- **WORK REQUIRED**
Type out the lines below exactly, pictures excluded.

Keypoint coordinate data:

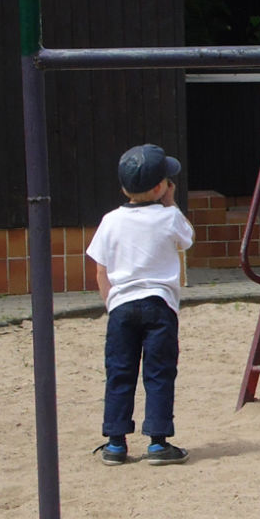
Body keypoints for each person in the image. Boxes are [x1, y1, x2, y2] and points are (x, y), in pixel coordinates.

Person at [87, 144, 195, 465]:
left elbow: (100, 269)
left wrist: (111, 303)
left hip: (121, 307)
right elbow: (187, 239)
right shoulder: (169, 216)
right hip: (160, 306)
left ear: (123, 188)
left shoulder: (110, 221)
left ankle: (116, 443)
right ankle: (158, 442)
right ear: (163, 186)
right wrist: (171, 203)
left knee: (119, 372)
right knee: (159, 372)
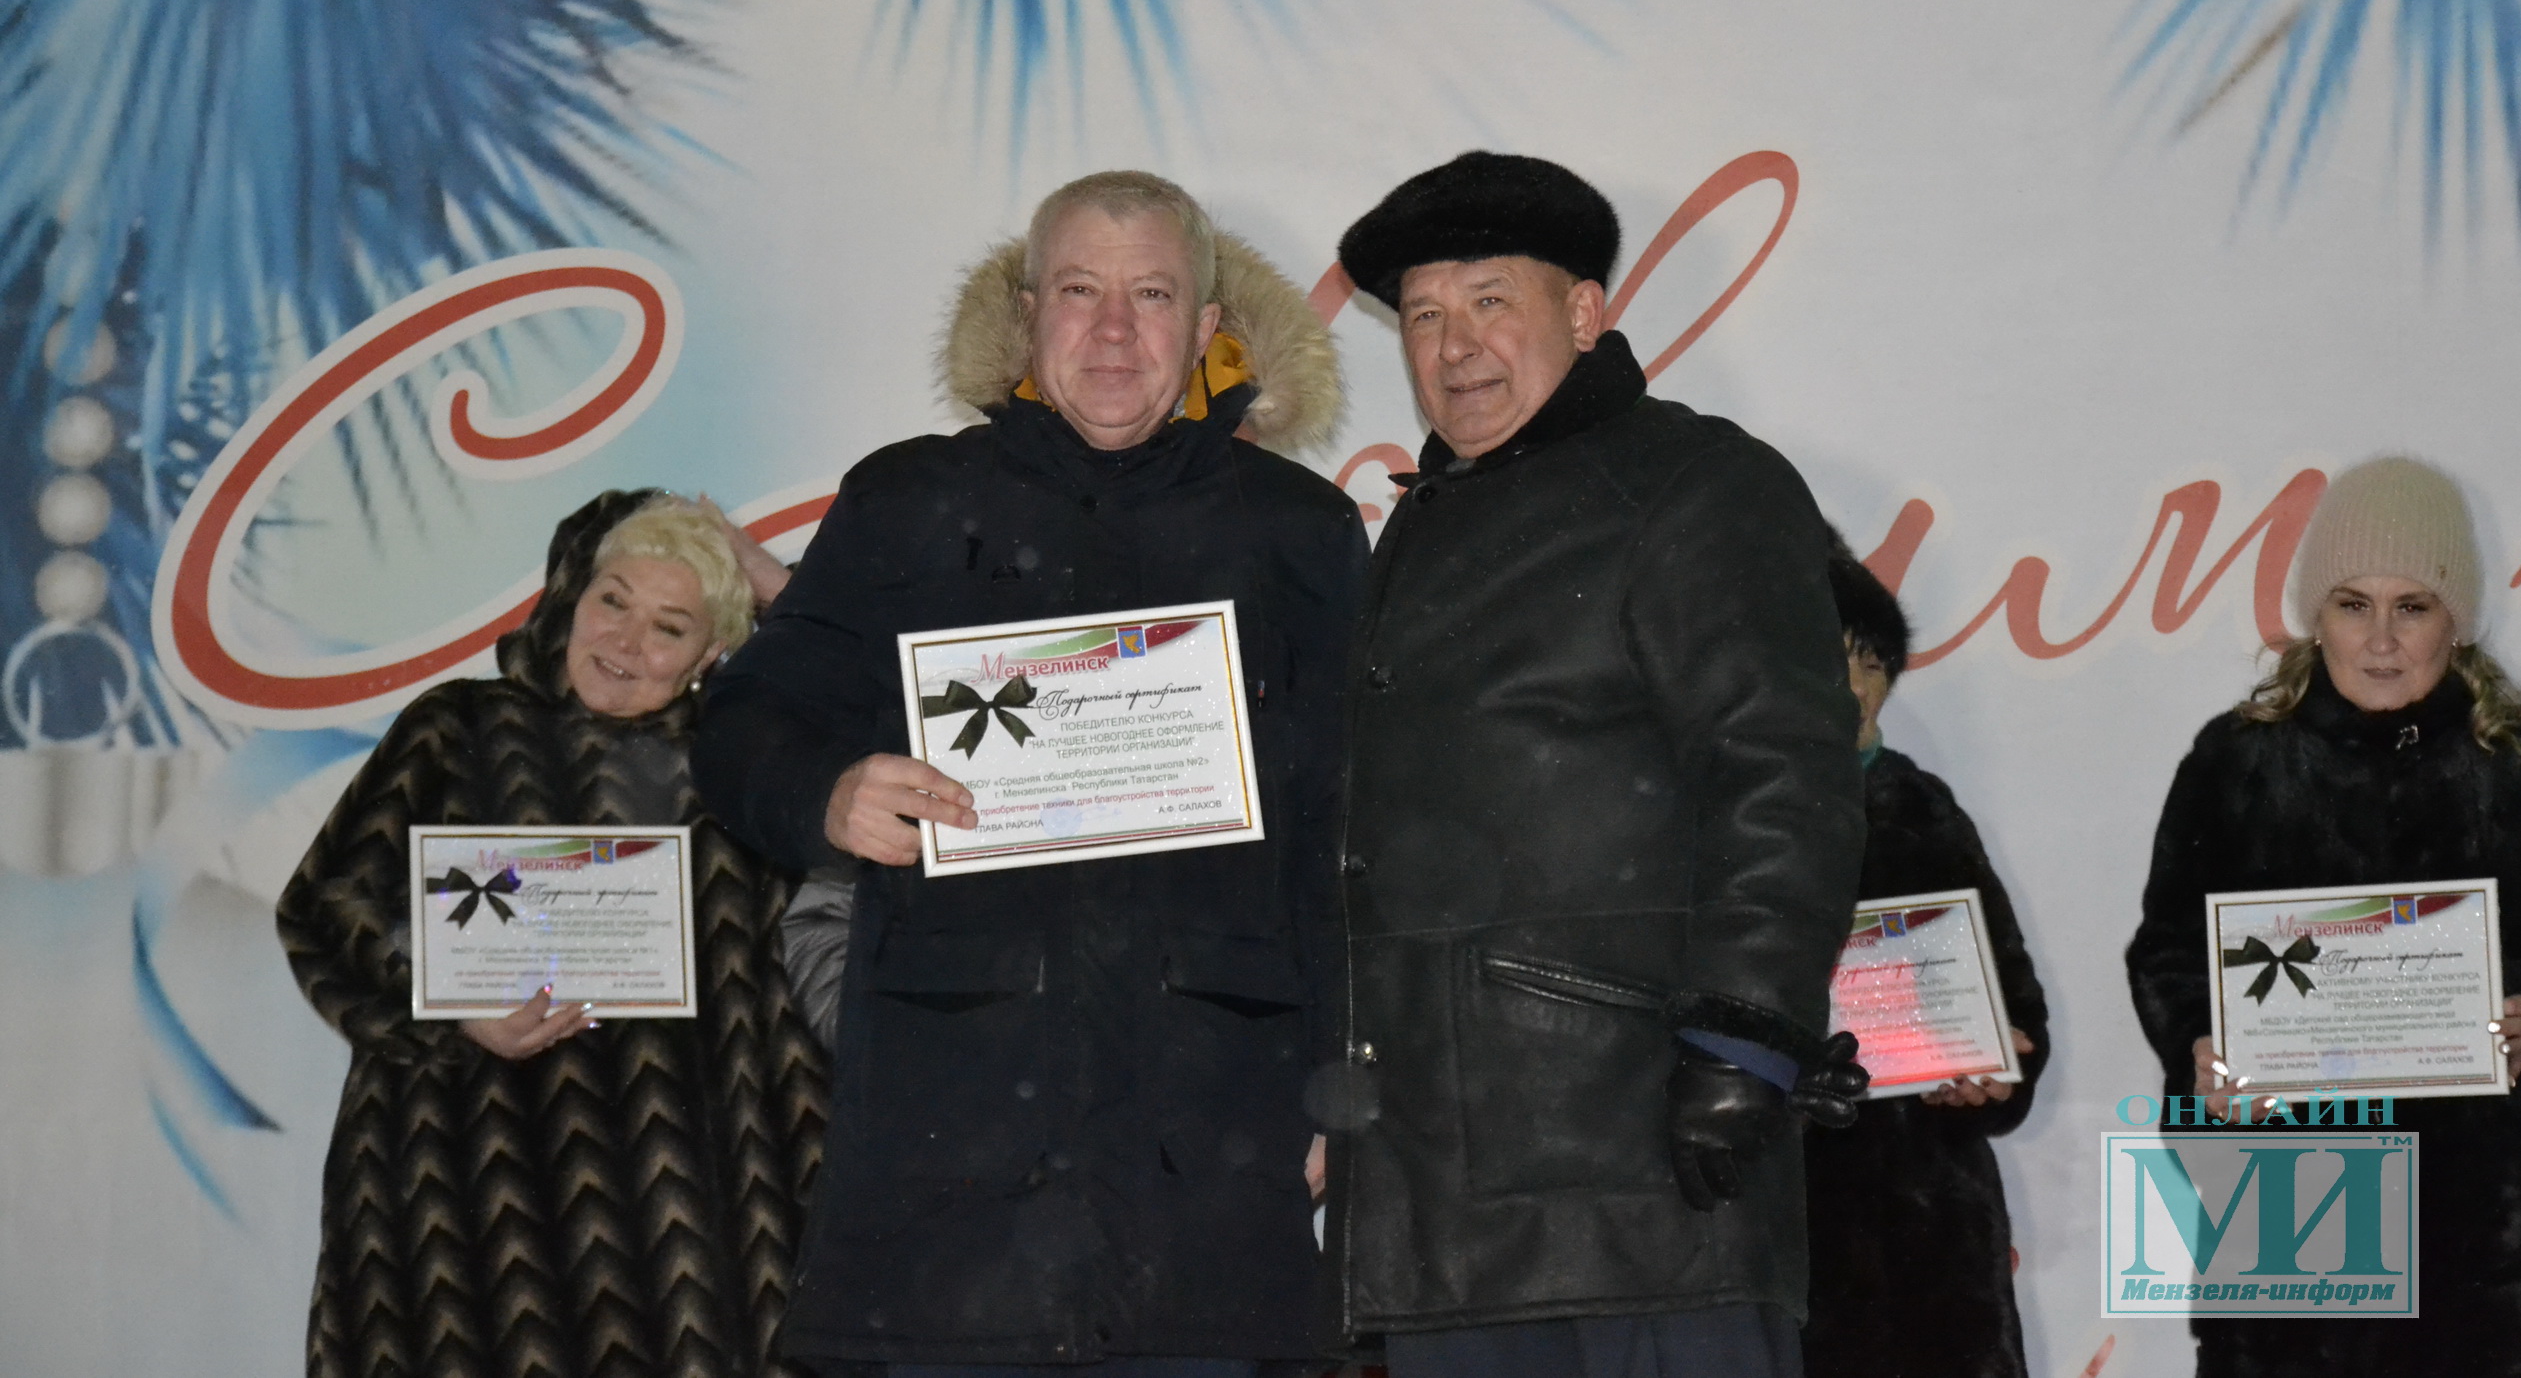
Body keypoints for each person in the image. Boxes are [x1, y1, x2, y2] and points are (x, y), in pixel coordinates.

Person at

- **YOUR RESPONSE**
Body keypoints for each person in the image. Boxes are [x1, y1, x2, y2] and points are (x, y), in pixel coordinates.

Person at [87, 144, 195, 465]:
left elbow: (100, 269)
left wrist: (111, 303)
left hip: (121, 307)
right elbow: (187, 239)
right shoulder: (169, 216)
right hip: (160, 306)
left ear: (123, 188)
left shoulder: (110, 221)
left ankle: (116, 443)
right ankle: (158, 442)
right ear: (163, 186)
right wrist: (171, 203)
left knee: (119, 372)
right knee: (159, 372)
Body keypoints for each person in the image. Boxes are [x1, y1, x2, y2] and points are (x, y), in pixel coordinates.

Person at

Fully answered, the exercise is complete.